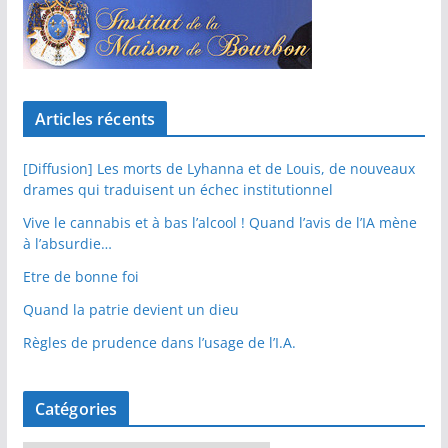
Articles récents
[Diffusion] Les morts de Lyhanna et de Louis, de nouveaux
drames qui traduisent un échec institutionnel
Vive le cannabis et à bas l’alcool ! Quand l’avis de l’IA mène
à l’absurdie…
Etre de bonne foi
Quand la patrie devient un dieu
Règles de prudence dans l’usage de l’I.A.
Catégories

▶ **Exercise instructions**
Report every line in the records above that contains the word "Quand", copying each line in full. Matching is case-sensitive.

▶ **Answer area**
Vive le cannabis et à bas l’alcool ! Quand l’avis de l’IA mène
Quand la patrie devient un dieu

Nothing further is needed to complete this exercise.